» **Problem to work on**
Give the entries again exactly. Skip the pictures.

Stored dataset items

************

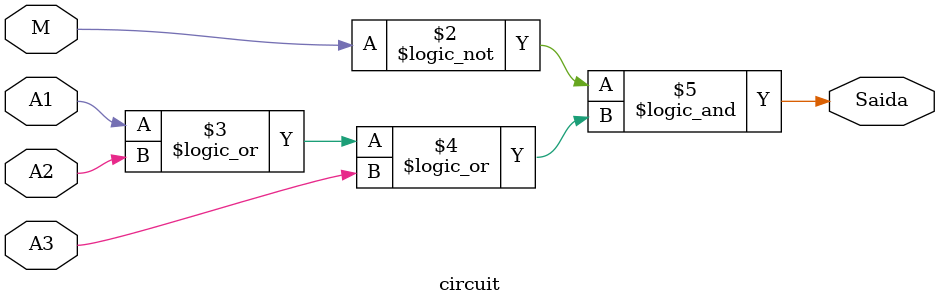
<source format=sv>
module circuit(input logic A1, A2, A3, M, output logic Saida);
  
  always_comb Saida = !M && (A1 || A2 || A3);
  
endmodule
</source>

************

» **Reply to the task**
<source format=sv>
module circuit(input logic A1, A2, A3, M, output logic Saida);
  
  always_comb Saida = !M && (A1 || A2 || A3);
  
endmodule
</source>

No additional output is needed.